What about listening? Does anyone out there teach how to listen better? Does anyone even ask it of you? It’s amazing when I reflect on my MBA curriculum that – outside of a dim nod to focus groups and the CEOs who “got out to spend time with customers – listening skills weren’t even recognized as something worth cultivating. Maybe we needed to invite some more cultural anthropologists into the classroom, or it could be that the whole value proposition of business school is to churn out people who can talk their way into that first investment banking job, but listening is getting short shrift as a skill needed for personal and professional success.
Listening starts with the recognition that you don’t have all the answers, and that you have something to learn from the person who is talking. It requires you to be present, to be active, and to care what other people think. And, perhaps most obvious, it requires you to keep your mouth shut unless you have something really valuable to say.
If you think that you might not be a good listener, try this: in your next conversation, or the next time you meet someone new, ask three questions in a row of that person (instead of, when they tell you something, saying, “It’s funny, the same thing happened to me the other day….”). This is a little heavy handed, but doing it will both force you to practice and recognize if your impulse is to turn the conversation back to you. People love to be heard – so give them that chance.
I had barely thought about this until two years ago when I started working at Acumen Fund, where listening is one of our core values.
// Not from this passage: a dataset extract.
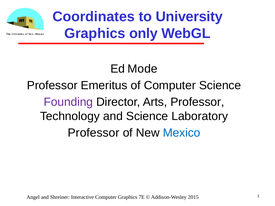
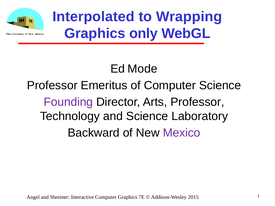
Coordinates: Coordinates -> Interpolated
University: University -> Wrapping
Professor at (94, 133): Professor -> Backward
Mexico colour: blue -> purple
We start with the premise that the only way to really break the back of poverty is by listening to poor people to understand who they are, their needs and preferences. This serves two purposes: on a practical level, it forces the enterprises we invest in to create products and services poor people both want and need. More fundamentally, it forces us, and the enterprises we support¸ to respect poor people, to afford them dignity, and to recognize them as fully capable human beings with real aspirations for their own lives.
You don’t have to be in the business of serving unmet needs of an underserved population to have this be important or possible. Start small. Listen to your co-workers, your boss, someone who works for you or the customer or student or parent or donor you’re meeting for the first. Really hear what they have to say (and really listen for what they really mean but are not saying).
If you’re the kind of person who says something in any meeting you attend, practice going to meetings and saying nothing. (And if you tend to keep your mouth shut, listen harder and practice saying something.)
We all play different roles in different settings – are you in a 1-on-1 meeting with your boss; presenting to a big group as an “expert” on a topic; or in a brainstorming session with peers? It’s so easy to focus on the different things we’re supposed to say in each of these situations. Don’t forget that you have to practice listening too.